I can see the point, but with the IRA, violence was a way getting to the negotiating table. With Islam no such negotiations are being sought. The army command also knew the vast majority of the top boys and the soldiers of both catholic and protestant paramilitaries , a lot of the top brass actually wanted a night of the long knives and rid them all out, but Westminster baulked at the idea. I heard yesterday that MI5 have 3000 potential jihadi under surveillance at a cost of 9 billion or million (I thought I heard billion but seems a lot) year, so its not a small problem, with no small solutions
It's undoubtedly more of a challenge from a logistical standpoint, because most of these idiots aren't part of some shadowy, worldwide group no matter what ISIS suggests...they're just angry people who found something that tells them they are right to be angry, and tells them that their anger can be used for violence in service of a greater cause, often with no direct connection between the radicalizing force and the individual. That's hard to track, and harder to prosecute.

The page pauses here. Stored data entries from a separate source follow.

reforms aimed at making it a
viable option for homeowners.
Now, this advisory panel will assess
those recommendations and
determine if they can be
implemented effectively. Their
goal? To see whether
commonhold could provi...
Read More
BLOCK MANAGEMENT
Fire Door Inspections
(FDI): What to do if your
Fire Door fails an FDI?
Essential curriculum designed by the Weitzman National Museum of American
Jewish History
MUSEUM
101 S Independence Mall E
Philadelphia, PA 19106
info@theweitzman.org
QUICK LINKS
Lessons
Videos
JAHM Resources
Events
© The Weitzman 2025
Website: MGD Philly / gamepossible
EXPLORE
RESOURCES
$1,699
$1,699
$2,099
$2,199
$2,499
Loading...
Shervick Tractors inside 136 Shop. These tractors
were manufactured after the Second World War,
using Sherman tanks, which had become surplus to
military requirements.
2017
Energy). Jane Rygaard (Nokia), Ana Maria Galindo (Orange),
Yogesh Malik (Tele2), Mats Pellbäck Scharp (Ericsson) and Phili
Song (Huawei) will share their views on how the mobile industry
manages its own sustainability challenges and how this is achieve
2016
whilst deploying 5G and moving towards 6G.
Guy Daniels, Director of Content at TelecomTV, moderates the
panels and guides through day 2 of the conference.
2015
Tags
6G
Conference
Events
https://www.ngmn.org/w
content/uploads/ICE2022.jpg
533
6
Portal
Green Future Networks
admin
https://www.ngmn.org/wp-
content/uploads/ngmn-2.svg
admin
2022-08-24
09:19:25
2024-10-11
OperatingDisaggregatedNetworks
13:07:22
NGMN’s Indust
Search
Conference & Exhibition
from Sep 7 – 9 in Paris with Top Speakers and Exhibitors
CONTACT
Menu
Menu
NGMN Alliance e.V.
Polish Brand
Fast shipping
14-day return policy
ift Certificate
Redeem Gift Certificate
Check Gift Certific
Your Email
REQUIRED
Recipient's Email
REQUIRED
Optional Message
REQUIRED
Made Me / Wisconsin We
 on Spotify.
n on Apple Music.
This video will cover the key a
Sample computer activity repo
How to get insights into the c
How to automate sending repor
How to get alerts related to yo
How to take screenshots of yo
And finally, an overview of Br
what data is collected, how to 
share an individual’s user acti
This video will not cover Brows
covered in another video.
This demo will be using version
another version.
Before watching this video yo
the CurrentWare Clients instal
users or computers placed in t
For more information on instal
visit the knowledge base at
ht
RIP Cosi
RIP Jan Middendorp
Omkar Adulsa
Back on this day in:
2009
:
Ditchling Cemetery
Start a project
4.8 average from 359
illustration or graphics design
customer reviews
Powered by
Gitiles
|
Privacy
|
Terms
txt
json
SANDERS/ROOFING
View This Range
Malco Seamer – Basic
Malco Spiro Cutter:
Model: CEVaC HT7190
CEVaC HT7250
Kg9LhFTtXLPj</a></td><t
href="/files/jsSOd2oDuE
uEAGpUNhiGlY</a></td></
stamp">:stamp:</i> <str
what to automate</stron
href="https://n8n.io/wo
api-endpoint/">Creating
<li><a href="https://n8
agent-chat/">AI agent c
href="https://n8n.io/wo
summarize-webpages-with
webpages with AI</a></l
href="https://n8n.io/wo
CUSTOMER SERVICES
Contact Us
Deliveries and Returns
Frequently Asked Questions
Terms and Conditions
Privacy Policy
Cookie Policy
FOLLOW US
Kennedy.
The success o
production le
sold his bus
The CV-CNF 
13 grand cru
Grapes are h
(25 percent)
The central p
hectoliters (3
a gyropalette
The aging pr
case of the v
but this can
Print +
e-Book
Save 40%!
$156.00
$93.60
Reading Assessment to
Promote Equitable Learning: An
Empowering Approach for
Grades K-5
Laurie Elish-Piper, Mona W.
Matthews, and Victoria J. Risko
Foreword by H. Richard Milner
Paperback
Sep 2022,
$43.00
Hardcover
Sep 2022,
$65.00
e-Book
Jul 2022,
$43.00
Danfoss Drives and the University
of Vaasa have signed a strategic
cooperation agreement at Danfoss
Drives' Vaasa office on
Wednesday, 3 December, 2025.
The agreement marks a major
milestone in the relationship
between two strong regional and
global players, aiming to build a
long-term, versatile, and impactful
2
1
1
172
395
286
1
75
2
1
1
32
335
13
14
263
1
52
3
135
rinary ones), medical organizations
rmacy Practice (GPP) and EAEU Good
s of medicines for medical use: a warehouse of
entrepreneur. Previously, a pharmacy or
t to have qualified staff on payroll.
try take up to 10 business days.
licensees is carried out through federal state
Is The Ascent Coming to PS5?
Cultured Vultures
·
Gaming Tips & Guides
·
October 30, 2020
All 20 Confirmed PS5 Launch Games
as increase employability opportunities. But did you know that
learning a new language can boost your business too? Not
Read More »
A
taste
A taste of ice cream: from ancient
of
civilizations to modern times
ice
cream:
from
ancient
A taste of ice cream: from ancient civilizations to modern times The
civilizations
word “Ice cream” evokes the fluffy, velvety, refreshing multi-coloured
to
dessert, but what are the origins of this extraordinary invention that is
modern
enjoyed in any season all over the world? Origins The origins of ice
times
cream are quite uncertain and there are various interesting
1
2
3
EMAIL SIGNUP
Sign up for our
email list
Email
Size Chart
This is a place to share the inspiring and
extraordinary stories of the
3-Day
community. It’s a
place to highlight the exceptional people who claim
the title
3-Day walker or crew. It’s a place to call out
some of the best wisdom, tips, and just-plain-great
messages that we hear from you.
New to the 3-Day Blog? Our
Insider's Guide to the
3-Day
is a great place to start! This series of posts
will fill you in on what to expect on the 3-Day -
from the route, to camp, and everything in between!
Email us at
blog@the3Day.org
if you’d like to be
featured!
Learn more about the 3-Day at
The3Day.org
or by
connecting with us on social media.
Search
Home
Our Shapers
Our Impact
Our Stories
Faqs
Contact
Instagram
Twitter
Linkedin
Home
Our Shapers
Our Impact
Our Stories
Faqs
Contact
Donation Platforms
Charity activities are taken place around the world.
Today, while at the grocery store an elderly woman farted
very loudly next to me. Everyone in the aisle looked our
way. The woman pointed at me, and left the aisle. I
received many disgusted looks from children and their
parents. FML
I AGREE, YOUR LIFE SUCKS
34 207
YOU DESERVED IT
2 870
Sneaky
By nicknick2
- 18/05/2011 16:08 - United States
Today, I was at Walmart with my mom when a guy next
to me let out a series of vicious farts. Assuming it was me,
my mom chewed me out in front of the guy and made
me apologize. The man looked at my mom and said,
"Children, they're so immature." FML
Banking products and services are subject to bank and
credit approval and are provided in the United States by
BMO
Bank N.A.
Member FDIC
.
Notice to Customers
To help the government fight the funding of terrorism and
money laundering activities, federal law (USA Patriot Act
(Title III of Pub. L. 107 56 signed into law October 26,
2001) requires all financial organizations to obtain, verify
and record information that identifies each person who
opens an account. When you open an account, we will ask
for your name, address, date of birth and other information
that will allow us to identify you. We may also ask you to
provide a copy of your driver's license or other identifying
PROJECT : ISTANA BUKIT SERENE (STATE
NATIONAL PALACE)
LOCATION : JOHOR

That's extremely difficult to handle, but it's not an Islam problem. It happens to be the exact same model followed by modern white supremacists, as an example; they are more likely to meet openly, but self-radicalization via the internet has become the biggest recruiting tool for that community of ****s, too. Dylann Roof, who shot up a black church, had his general anger focused by reading white supremacist material online. Alexandre Bissonnette, who shot up a Quebec City mosque, was timid and bullied in life but found power as a far right troll online, and eventually stepped up to mass murder.
There's your problem: angry (usually, but not always) young men, not religion or creed or race. Disaffected and believing that the world has wronged them, generally narrowing that down to a self-selected cause and target for their violence Westerners, in the case of the Islamic State wannabees. Black people or Muslims, in the above two cases. Women who won't sleep with him, in the case of Elliott Rodger in California, or feminists (who won't sleep with him) a generation earlier with Marc Levine in Montreal. Classmates who didn't afford them the respect they believed due, in countless numbers of school shootings. Their stated causes may have differed, but the root cause was generally the same.
Which isn't to say that all attacks fall into that category...many of the larger-scale, more organized attacks
do have political aims, as the IRA did before them.